They Eat Puppies, Don't They? by Christopher Buckley

Christopher Buckley is one of the great humorous novelists of his generation -- that would be the Boomers, for anyone keeping score -- though he's only good for a novel every few years; They Eat Puppies, Don't They? is only his ninth novel since The White House Mess in 1986. But, like all great humorists, he has his blind spots -- in particular, Buckley has struggled with writing believable female characters, particularly viewpoint characters. His novels are all about politics, which he sees through a subtly right-wing lens. And, except for his best novel, Thank You for Smoking, he's been hesitant to go for the jugular, the way the writer of satirical novels about the US government should, so his books often land softly rather than stabbing into the ground as they might.

Still, he's both authentically funny and well-grounded in actual Washington power politics: even if he does pull his punches some of the time, he knows where to land them so they still do some damage. His books are usually vaguely timely -- Boomsday was about the looming Boomer retirement wave, and what that will mean for the generation struggling to pay for their benefits, while Supreme Courtship anticipated the hearings over Justice Sotomayor in its own twisted way -- but focused on the big picture rather than specific events [1]. And so They Eat Puppies is his China novel.

Buckley's heroes tend to be thinly drawn nice guys in nasty jobs, and They Eat Puppies's "Bird" McIntyre is another in that line: he's a lobbyist for a defense contractor (shades of Thank You), but the plot of the book follows him setting up a shell foundation (shades of Super PACs) to influence Congress and public opinion in a way which will benefit the big contractor that has supposedly just removed itself from his services. Bird's new foundation is primarily devoted to ginning up outrage about China -- for reasons Bird himself doesn't know -- and so he gets caught up in the web of They Eat Puppies's other main character, Angel Templeton. Angel is a fever dream version of Ann Coulter, as powerful and connected as Democrats fear she is and as sexually and personally compelling as Republicans are sure she is, running her own organization which Buckley pretty much bluntly says wants to start any war it possibly can, anywhere. (Buckley is some variety of conservative, but it's clear he's no Boltonesque neocon.)

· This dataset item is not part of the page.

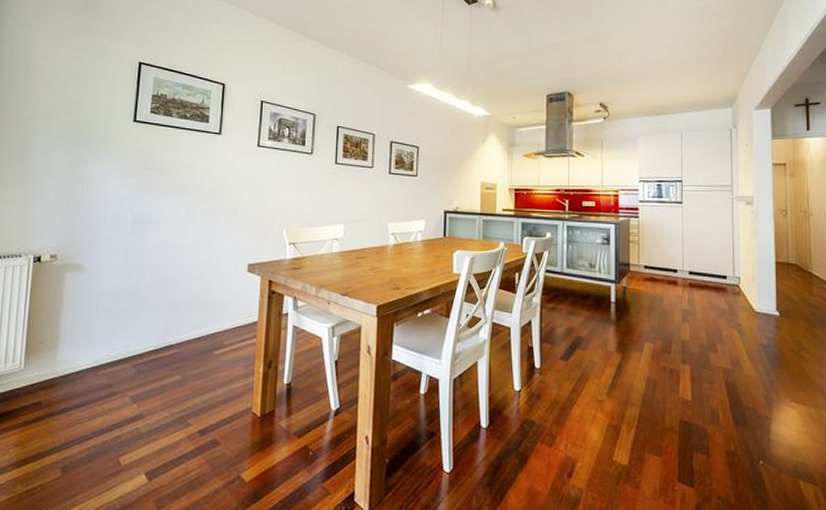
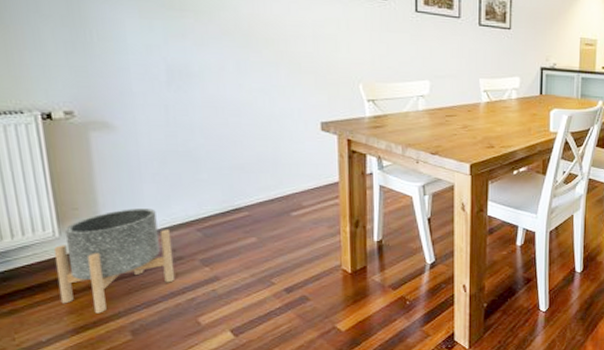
planter: none [11,343,111,447] -> present [54,209,176,314]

Bird and Angel luck into a health scare of the Dalai Lama -- everyone loves inoffensive aged spiritual figures -- and work that up into a full-fledged media attack on China, starting with a vaguely plausible rumor that the Chinese are trying to assassinate the Lama and working up from there. Wacky hijinks ensue, as they must -- Bird is supposedly a master of spin, though he spends the entire book off-balance, either because of Angel or because of his high-maintenance horsey wife Myndi, which unfortunately makes him one of Buckley's more ineffectual heroes. Things happen to Bird, as they usually do in a Buckley novel, but he never drives the plot forward; he's just the guy bobbing to the top of the stream. I'm sorry to say that Bird is also a would-be technothriller novelist, and that Buckley gives us several examples of his deathless prose -- it's as awful as we expect, but not as funny as I think Buckley intended.

Buckley is best when his scenes jump around the world at high speed, when he moves from the Chinese President's insomnia to the travails of the unnamed US President's national security advisor. Even Angel -- who is unrealistic as a real person, but a fabulous creation for a satirical novel -- is more interesting than supposedly relatable sad sack Bird. Buckley could have a really great, utterly cutting novel -- or more than one -- in him, but he needs to let go of heroes to set that novel free: his characters are much more engaging when he's not trying to make us like them, and his worlds work better the more of those self-obsessed workaholic borderline lunatics we run into.

They Eat Puppies has another soft landing -- reminiscent of Little Green Men -- as Bird is battered by the outside world and simultaneously comes to a personal epiphany. That last is a shame; Buckley's worlds are so jaundiced and mean-spirited that being nice in one of them is a major failing -- it would be much better if Bird were to benefit hugely from all of his manipulations and be sucked even deeper into the bleak world of the defense contractor. This is certainly a funny and knowing novel of politics and international strife, entirely entertaining as it goes. But the reader can also see in it the outlines of an even funnier, tougher novel that Buckley could have written, which puts the slightest of dampers on the fun.

[I've previously reviewed Buckley's humorous novel Boomsday, did a quick belated take on his novel Supreme Courtship, and reviewed his memoir Losing Mum and Pup.]


[1] It's telling that not one of Buckley's novels takes place during an election year; they're all about people in office rather than fighting for it.